Data →
Segment Open
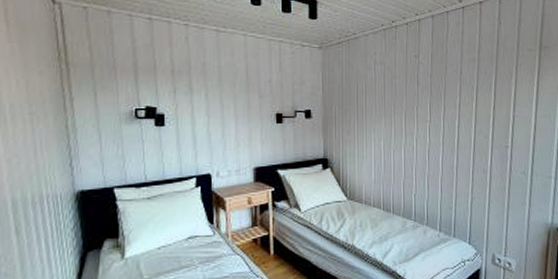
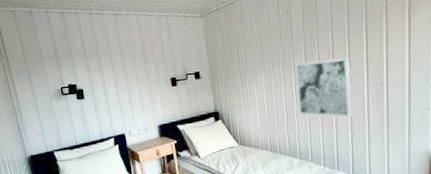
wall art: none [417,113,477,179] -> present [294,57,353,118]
Segment Closed
Segment Open
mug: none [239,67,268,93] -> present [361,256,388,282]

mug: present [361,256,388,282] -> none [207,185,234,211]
Segment Closed
Try it →
In the data above, find the line with "mug: none [239,67,268,93]" and the line with "mug: present [361,256,388,282]". Retype both, plus every line between them, exactly.

Finished task →
mug: none [239,67,268,93] -> present [361,256,388,282]

mug: present [361,256,388,282] -> none [207,185,234,211]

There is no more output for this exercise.